SUPPLIED PASSAGE ▸
● ● ● ● ● ● ●

I'm trying to record data from Philippine Stock Exchange website. I have found that they have an endpoint which is http://www.pse.com.ph/stockMarket/companyInfo.html?method=fetchHeaderData&company=29&security=146
I can clearly access it using any browsers except when I go into incognito mode where I'm being shown with a content saying Access Denied and it never stops loading. When I try to access it using PHP I'm quite sure that what is happening is the same as the later.
I'm trying to access it using PHP to no avail, here are the attempts I tried:
file_get_contents
cURL with user agent
cURL with temporary cookies
Tried all in localhost and in live server.

● ● ● ● ● ● ●

MATERIAL SUPPLIED ▸

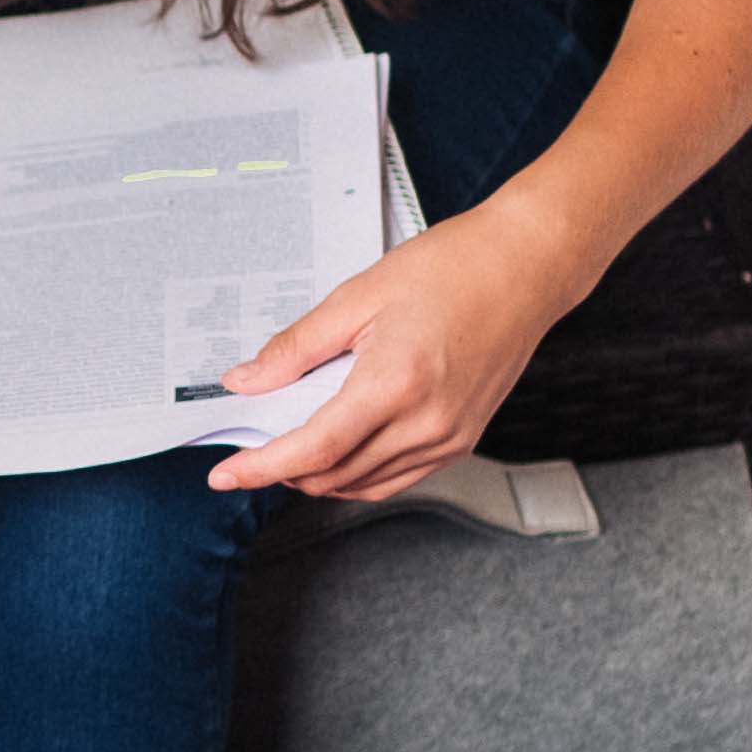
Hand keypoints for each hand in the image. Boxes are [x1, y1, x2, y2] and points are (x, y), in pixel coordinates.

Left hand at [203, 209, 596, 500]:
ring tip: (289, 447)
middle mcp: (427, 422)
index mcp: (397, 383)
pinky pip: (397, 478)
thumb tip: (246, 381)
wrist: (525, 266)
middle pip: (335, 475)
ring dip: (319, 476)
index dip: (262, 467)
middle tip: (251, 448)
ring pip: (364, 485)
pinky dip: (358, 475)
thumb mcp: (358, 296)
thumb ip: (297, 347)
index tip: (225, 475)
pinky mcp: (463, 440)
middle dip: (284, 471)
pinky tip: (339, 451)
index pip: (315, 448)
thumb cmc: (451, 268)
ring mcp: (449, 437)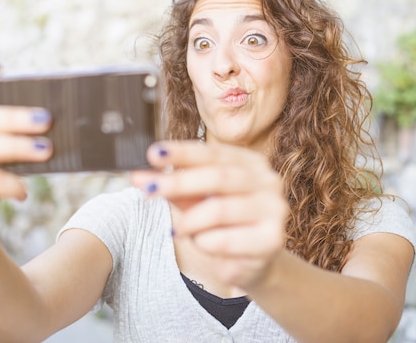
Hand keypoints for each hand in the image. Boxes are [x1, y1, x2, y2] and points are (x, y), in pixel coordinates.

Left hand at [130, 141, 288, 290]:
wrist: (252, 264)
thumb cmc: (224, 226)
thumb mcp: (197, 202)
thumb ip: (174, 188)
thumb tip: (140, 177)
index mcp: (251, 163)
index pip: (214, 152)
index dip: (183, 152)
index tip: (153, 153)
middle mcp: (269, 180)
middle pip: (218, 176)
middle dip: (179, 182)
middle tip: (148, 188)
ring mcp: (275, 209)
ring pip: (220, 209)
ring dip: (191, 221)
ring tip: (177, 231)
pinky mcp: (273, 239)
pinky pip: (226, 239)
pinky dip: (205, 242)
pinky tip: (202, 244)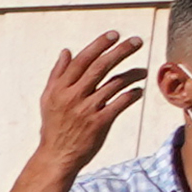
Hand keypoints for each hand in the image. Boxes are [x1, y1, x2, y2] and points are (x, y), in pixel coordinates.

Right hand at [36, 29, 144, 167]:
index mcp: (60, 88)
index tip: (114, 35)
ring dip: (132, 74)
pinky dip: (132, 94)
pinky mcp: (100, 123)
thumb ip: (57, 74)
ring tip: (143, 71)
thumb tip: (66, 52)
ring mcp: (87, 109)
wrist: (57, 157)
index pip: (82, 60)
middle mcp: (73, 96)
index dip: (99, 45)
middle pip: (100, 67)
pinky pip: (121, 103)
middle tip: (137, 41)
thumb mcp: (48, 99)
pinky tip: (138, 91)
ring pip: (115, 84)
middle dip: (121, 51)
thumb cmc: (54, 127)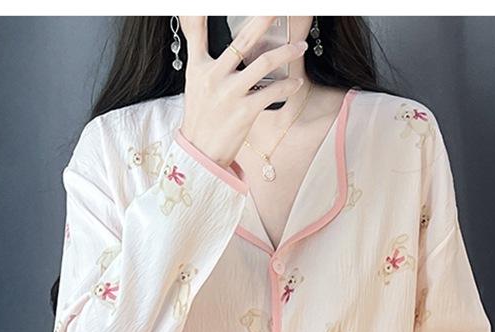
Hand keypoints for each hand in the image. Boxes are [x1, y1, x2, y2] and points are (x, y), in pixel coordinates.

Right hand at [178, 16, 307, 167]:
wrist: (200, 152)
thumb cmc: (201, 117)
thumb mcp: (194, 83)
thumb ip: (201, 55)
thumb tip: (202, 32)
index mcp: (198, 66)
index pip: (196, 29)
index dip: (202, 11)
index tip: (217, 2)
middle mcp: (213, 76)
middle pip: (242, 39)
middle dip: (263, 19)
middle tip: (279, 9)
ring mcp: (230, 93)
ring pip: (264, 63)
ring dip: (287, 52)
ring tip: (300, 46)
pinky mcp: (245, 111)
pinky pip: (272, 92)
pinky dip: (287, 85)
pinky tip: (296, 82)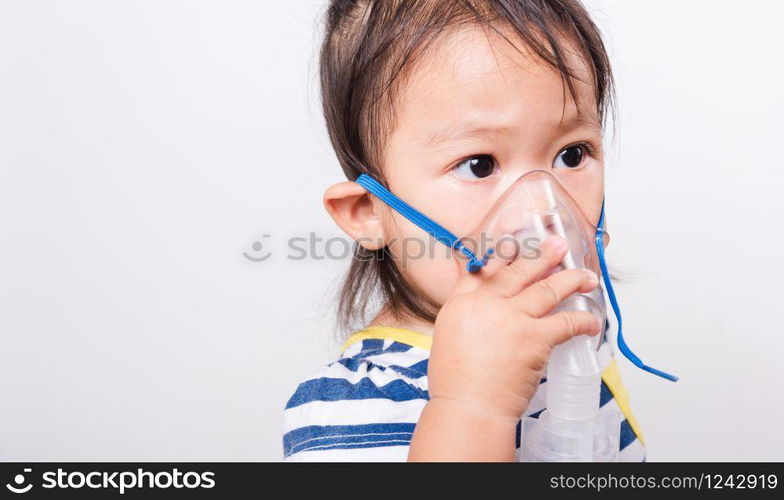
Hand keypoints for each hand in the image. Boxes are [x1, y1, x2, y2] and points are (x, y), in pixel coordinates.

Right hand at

● ● ● ● ● ● ●

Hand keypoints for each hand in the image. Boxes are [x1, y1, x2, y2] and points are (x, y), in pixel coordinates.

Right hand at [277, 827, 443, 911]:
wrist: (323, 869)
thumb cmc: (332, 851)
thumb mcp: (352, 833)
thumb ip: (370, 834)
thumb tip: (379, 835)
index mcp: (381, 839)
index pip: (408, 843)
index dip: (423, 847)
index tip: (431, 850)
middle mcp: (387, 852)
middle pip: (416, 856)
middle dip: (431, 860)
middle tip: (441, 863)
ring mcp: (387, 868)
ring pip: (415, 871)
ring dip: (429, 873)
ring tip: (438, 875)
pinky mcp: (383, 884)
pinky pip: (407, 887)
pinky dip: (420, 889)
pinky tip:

● ● ● ● ● ● ●

STUDY QUESTIONS ▸
(a) Answer these questions from the post about the Philippine Stock Exchange endpoint, marking each answer as the question is marked:
(i) What is shown when the endpoint is opened in incognito mode?
(ii) Which three PHP approaches does the writer list?
(iii) In which two environments were the attempts made?
(b) Carry on the post about the Philippine Stock Exchange endpoint from its final sentence.
The records are separate material that does not relate to the text.

ANSWERS FOR EACH ITEM ▸
(a)
(i) A page saying Access Denied, which never stops loading.
(ii) file_get_contents, cURL with a user agent, and cURL with temporary cookies.
(iii) On localhost and on a live server.

(b)
Code:
$c = tempnam ("/tmp", "CURLCOOKIE");
$ch = curl_init();
curl_setopt($ch, CURLOPT_URL, "http://www.pse.com.ph/stockMarket/companyInfo.html");
curl_setopt($ch, CURLOPT_SSL_VERIFYPEER, false);
curl_setopt($ch, CURLOPT_COOKIESESSION, true );
curl_setopt($ch, CURLOPT_COOKIEJAR, $c);
curl_setopt($ch, CURLOPT_COOKIEFILE, $c);
curl_setopt($ch, CURLOPT_POSTFIELDS, "method=fetchHeaderData&ajax=true&company=29&security=146");
curl_setopt($ch, CURLOPT_USERAGENT, $_SERVER["HTTP_USER_AGENT"]);
curl_setopt($ch, CURLOPT_RETURNTRANSFER, true);
var_dump(curl_exec($ch));
curl_close ($ch);
I don't have any clear idea on why and how does this happen. Can someone explain to me why it happens and what are the possible solutions (PHP only if possible)
I have reviewed other developer's approach on this API (They all implemented it using Java) and it is just a simple POST request and it is done. I have not verified though if their code is still working. I can't post links to their repository (limited).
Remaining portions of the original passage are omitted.